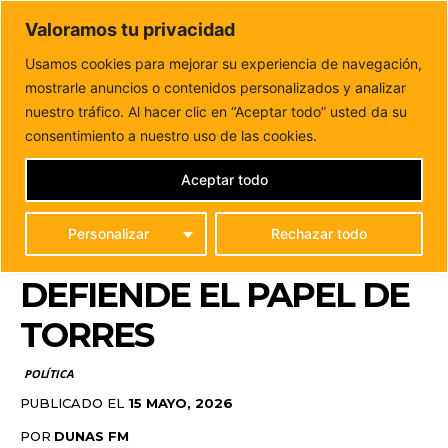
DUNAS FM
Valoramos tu privacidad
Tu informacion de forma cercana
Usamos cookies para mejorar su experiencia de navegación,
mostrarle anuncios o contenidos personalizados y analizar
Inicio
POLÍTICA
Kilian Sánchez acusa a Clavijo de
“politizar” la crisis del hantavirus y...
nuestro tráfico. Al hacer clic en “Aceptar todo” usted da su
KILIAN SÁNCHEZ ACUSA
consentimiento a nuestro uso de las cookies.
A CLAVIJO DE
Aceptar todo
“POLITIZAR” LA CRISIS
Personalizar
Rechazar todo
DEL HANTAVIRUS Y
DEFIENDE EL PAPEL DE
TORRES
POLÍTICA
PUBLICADO EL
15 MAYO, 2026
POR
DUNAS FM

——

Your assignment:
The response must contain each line above that holds the string "cookies".

Task output:
Usamos cookies para mejorar su experiencia de navegación,
consentimiento a nuestro uso de las cookies.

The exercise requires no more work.